An hour and a half later, Joanne was making plans to fly to California to place her first order.

"I agreed to sell her my collection if she got to my studio in 48 hours," says Ms. Waterman, even though she thought Ms. Teichman probably couldn't get her act together that fast.

That's when the designer learned not to underestimate this hard-charger from Texas.

"She came, and she knew exactly what she wanted," Ms. Waterman says. "It's that determination and confidence that sets Joanne apart."

The first 25 pieces showed up at the Dallas store on Dec. 15, after most of Ylang-Ylang's regulars already had made their 1997 holiday purchases. The Teichmans figured they'd still have most of the expensive inventory on hand for Valentine's Day.

Instead, they sold most of it within a few weeks.

"The merchandise was on fire," Joanne says. "I had to scramble to reorder for Valentine's Day."

Lesson learned

The Teichmans' success has attracted any number of proposals for other Ylang-Ylang locations.

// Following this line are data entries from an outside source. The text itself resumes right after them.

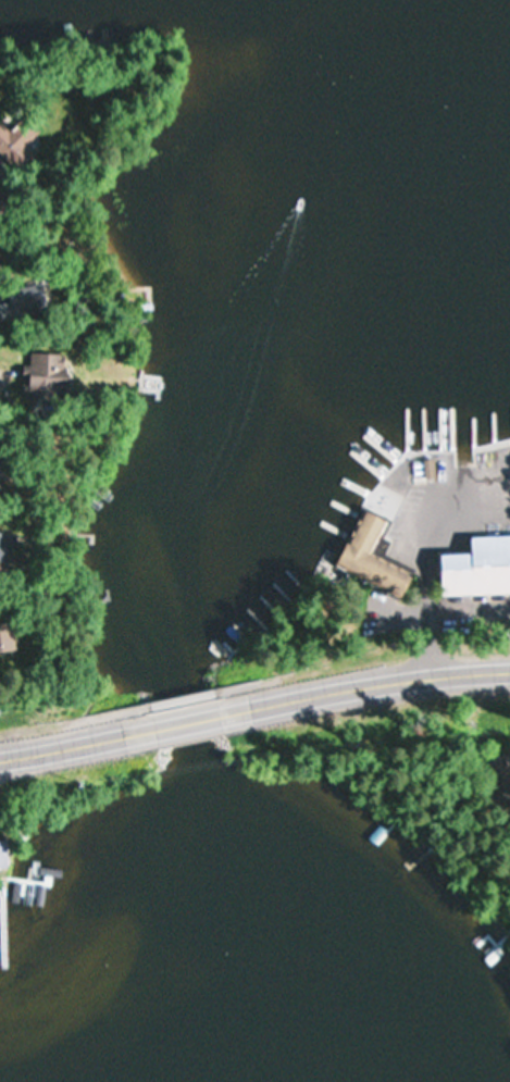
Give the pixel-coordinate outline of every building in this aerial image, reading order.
[(0,121),(0,152),(20,172),(36,156),(26,146),(41,132),(25,115),(9,130),(0,121)] [(9,315),(48,315),(48,284),(9,284),(9,315)] [(64,379),(64,352),(30,352),(30,379),(64,379)] [(387,522),(363,511),(338,570),(402,597),(413,573),(372,556),(387,522)] [(0,533),(0,567),(14,567),(12,532),(0,533)] [(470,554),(440,554),(441,596),(509,594),(509,536),(470,537),(470,554)] [(10,619),(0,621),(0,652),(15,649),(10,619)]
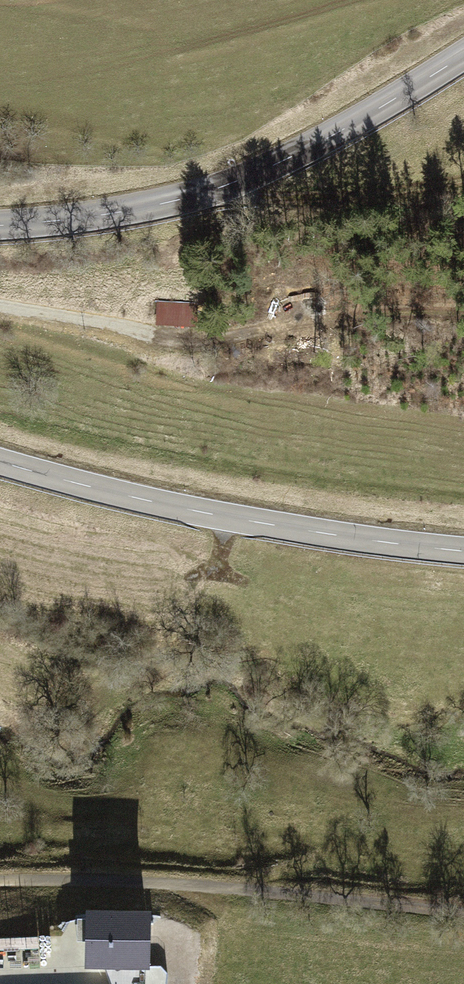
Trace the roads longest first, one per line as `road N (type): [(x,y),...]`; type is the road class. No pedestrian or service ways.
road 1 (tertiary): [(463,52),(362,118),(187,198),(0,222)]
road 2 (tertiary): [(0,465),(173,509),(463,550)]
road 3 (track): [(463,911),(203,886),(0,878)]
road 4 (track): [(187,198),(383,187),(463,174)]
road 5 (track): [(0,304),(125,328)]

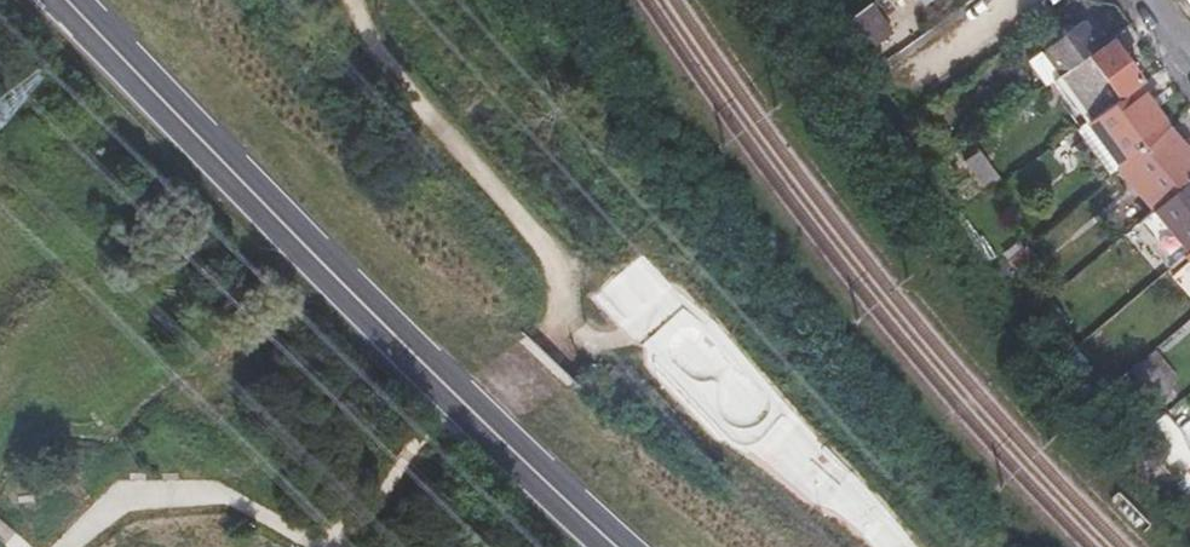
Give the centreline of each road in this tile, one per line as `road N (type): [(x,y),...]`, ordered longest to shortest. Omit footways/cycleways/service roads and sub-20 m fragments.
road 1 (primary): [(616,546),(474,416),(63,0)]
road 2 (track): [(355,0),(368,30),(569,283),(543,352),(436,431)]

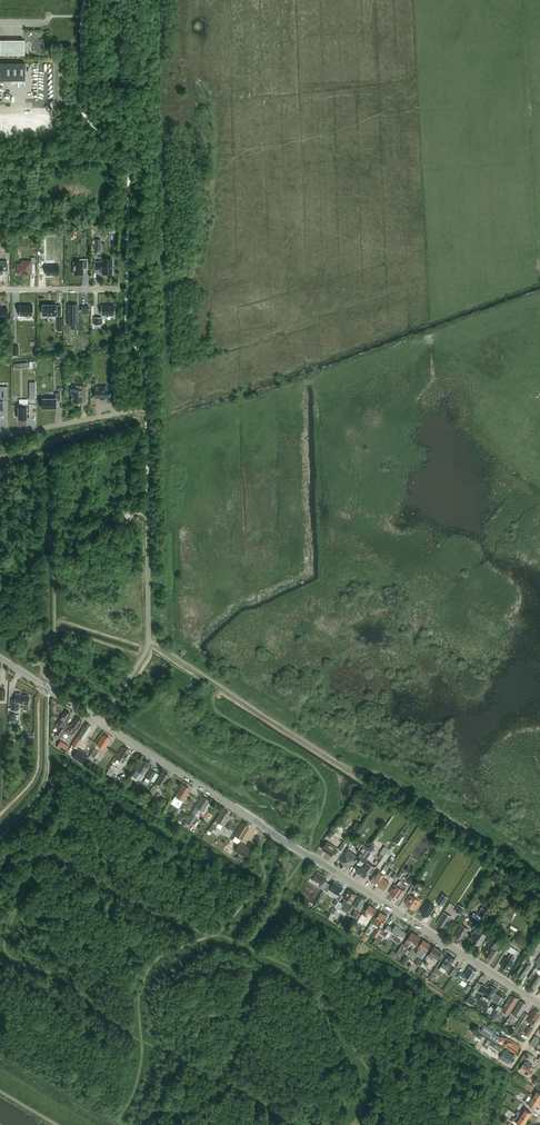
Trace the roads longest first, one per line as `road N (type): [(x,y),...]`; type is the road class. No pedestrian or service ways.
road 1 (tertiary): [(539,1004),(0,658)]
road 2 (residential): [(0,436),(137,409)]
road 3 (residential): [(0,290),(120,290)]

So far, their only expansion has been a lease-department "outpost" in the chic boutique Forty Five Ten at 4510 McKinney Ave., where the Teichmans control the merchandise without the hassles of staffing and rent.

"Opening our store in Houston was a huge mistake for any number of reasons, the Texas oil crisis aside," Mr. Teichman says. "It was too far away, and we couldn't communicate to our staff the type of service we wanted to provide."

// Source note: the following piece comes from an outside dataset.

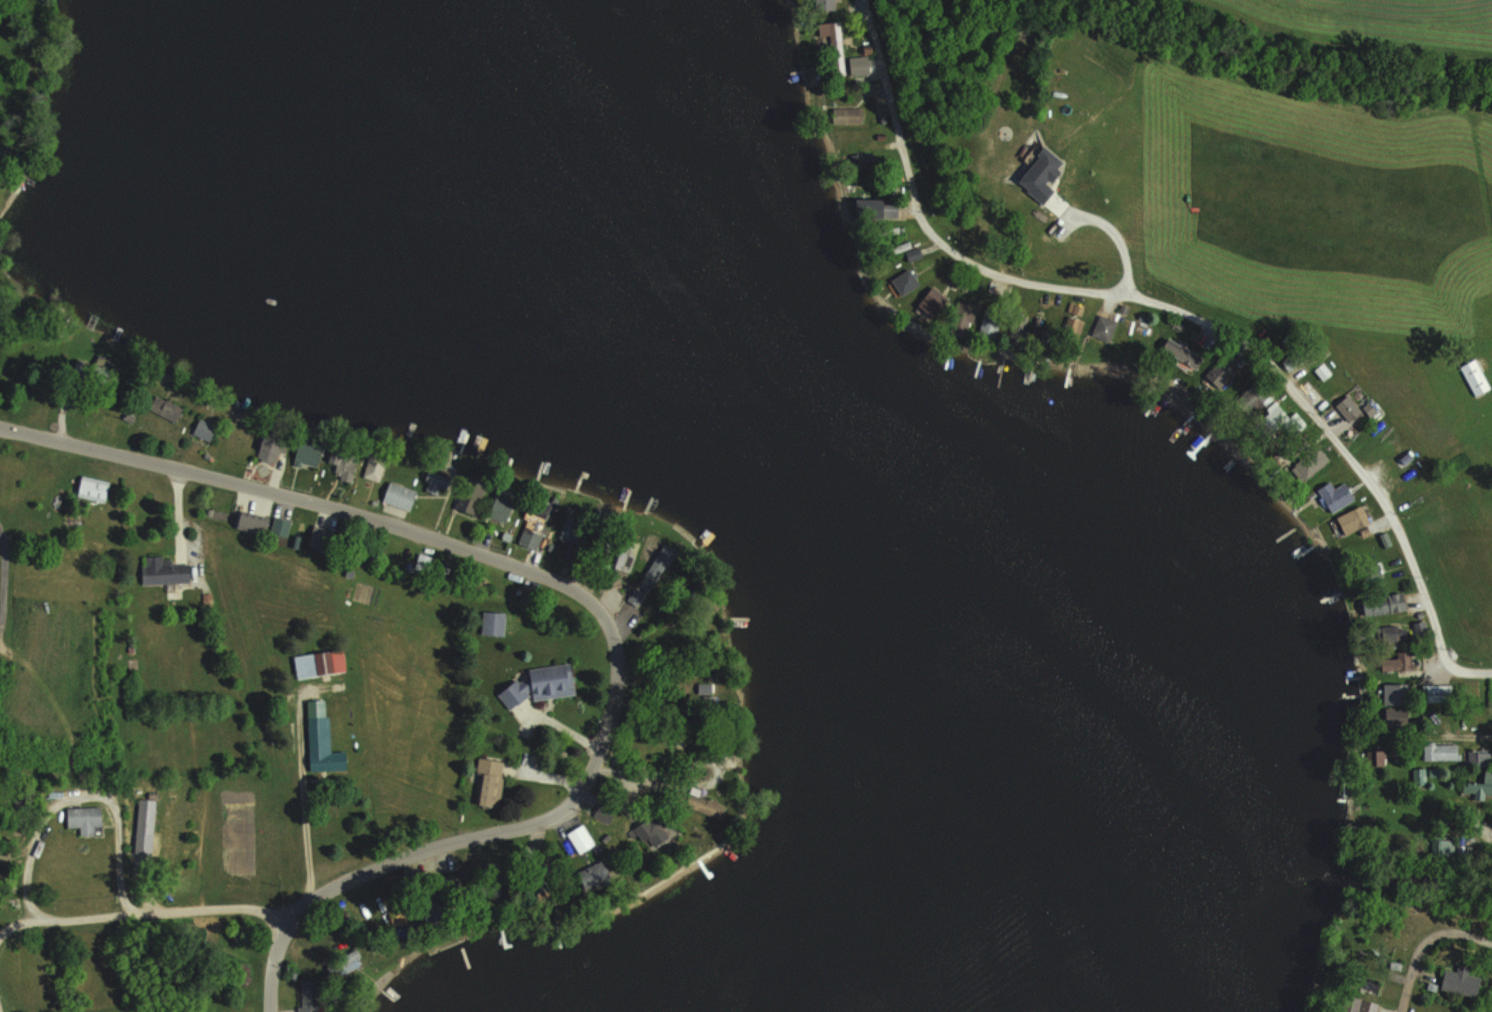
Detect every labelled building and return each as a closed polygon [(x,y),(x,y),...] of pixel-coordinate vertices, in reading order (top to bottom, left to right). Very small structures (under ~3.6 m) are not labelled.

He and Ms. Teichman think about that every time another lease is waved under their noses.

Cheryl Hall is business columnist for The Dallas Morning News. Ideas at Work is intended as a forum for ideas and opinions of interest.













Latest press releases
Search
Multimedia


Bankrate.com

Auto loans
Banking
Credit cards
Credit unions
Home equity
Managing credit
Mortgages
Online finance
Savings
Small business
Rate alert
The basics
Today's averages
Subscribe to The Dallas Morning News DallasNews.com: Classifieds Community.DallasNews.com DallasNews.com: Archives


Subscribe to The Dallas Morning News Classifieds.DallasNews.com Community.DallasNews.com DallasNews.com Archives


© 2001 The Dallas Morning News
Privacy policy

2000 EPpy Award for Best specialized selection in a newspaper online service: Toxic Traps
2000, 1999 Katie winner for best news-related Web site
2000 (tie), 1999, 1998 best online newspaper in the state / Texas Associated Press Managing Editors Award

View contact information for each of our offices. This is where you will find a list of our agents also. Info

A number of snack vending machines are electrically operated. There are snack vending machines that are see-through or have fronts which are glass-made. Various snack vending machines can only dispense as little as six or ten types of snacks or it can sell a wide range of snack and beverage choices.